New research shows more than 10 percent of funds raised through initial coin offerings (ICOs) have been lost or stolen by hackers, raising questions about the credibility of the cryptocurrency-based fundraising efforts.

Reuters reported research firm Ernst and Young analyzed more than 372 ICOs and discovered nearly $400 million of the $3.7 billion raised through the fundraising process was unaccounted for and believed to have been stolen.

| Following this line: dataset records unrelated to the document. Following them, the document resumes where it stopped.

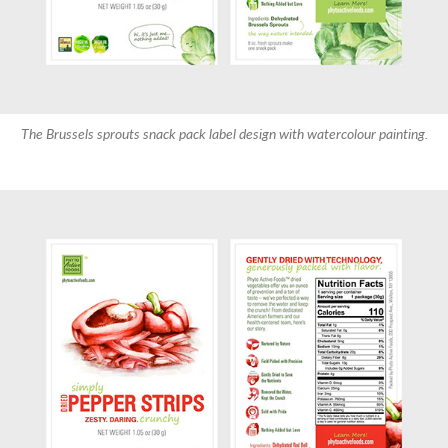
The Brussels sprouts snack pack label design with watercolour painting.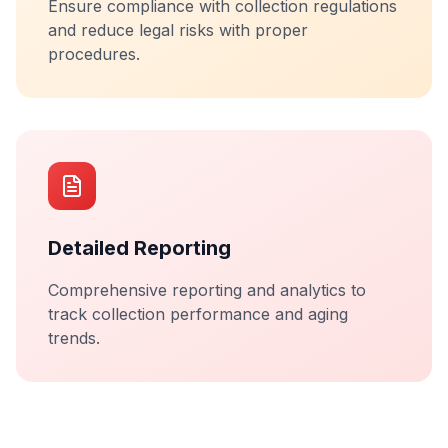
Ensure compliance with collection regulations
and reduce legal risks with proper
procedures.
Detailed Reporting
Comprehensive reporting and analytics to
track collection performance and aging
trends.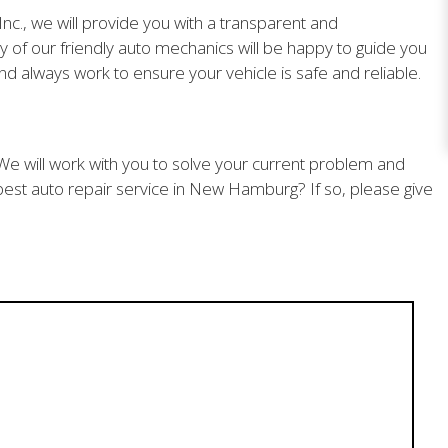
nc., we will provide you with a transparent and
 of our friendly auto mechanics will be happy to guide you
d always work to ensure your vehicle is safe and reliable.
. We will work with you to solve your current problem and
est auto repair service in New Hamburg? If so, please give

The leading cause of money stolen from ICOs were phishing scams, which would target companies raising money through the process in order to compromise accounts and drain cash from the company. Hackers were able to steal up to $1.5 million in ICO proceeds per month through phishing campaigns.

ICOs became a popular fundraising tool in 2017 with the sudden and rapid raise of value in cryptocurrencies like Bitcoin. When launching an ICO, companies aim to attract investors to back a project by releasing their digital coins or tokens in exchange for cash. The theory is if the business is successful, the coins with increase in value and the investor can cash in on the cryptocurrency.

According to Ernst and Young’s research, ICOs proved extremely popular early in 2017 while many investors were just getting into the cryptocurrency craze. By the end of the year, excitement in the fundraising efforts slowed. Just 25 percent of ICOs reached their target for fundraising in November compared to 90 percent in June.

ICO list Different types of ICOs across industry sectors. Photo: icolist/Pexels

That drop was likely driven by skepticism surrounding ICOs, which often came under fire for being fraudulent. Some ICOs came from companies with just a few employees that offered little detail about their actual product other than a vague business plan. Despite this, a number of previously unknown and largely unvetted companies were able to raise millions from invested.

According to researchers, much of the investment in ICOs were driven not from belief in the company’s product or prospects but rather a fear of missing out. Investors want to get in on the ground floor and see the recent growth of cryptocurencies as something they can capitalize on and profit from.

However, Ernst and Young discovered that many ICOs did not live up to the promises made to investors. “We were shocked by the quality of some of the white papers, we see clear coding errors and we see conflicts of interest between the companies issuing tokens and the community of token holders,” Paul Brody, global innovation leader for blockchain technology at Ernst & Young, told Reuters .

In several cases, the researchers also found software code in a project that contained hidden investment terms not disclosed to those putting up money for the ICO. In one instance, a white paper stated there will be no additional cryptocurrency issued after the ICO while the code for the project enabled the company to continue issuing tokens well after the fundraising has completed.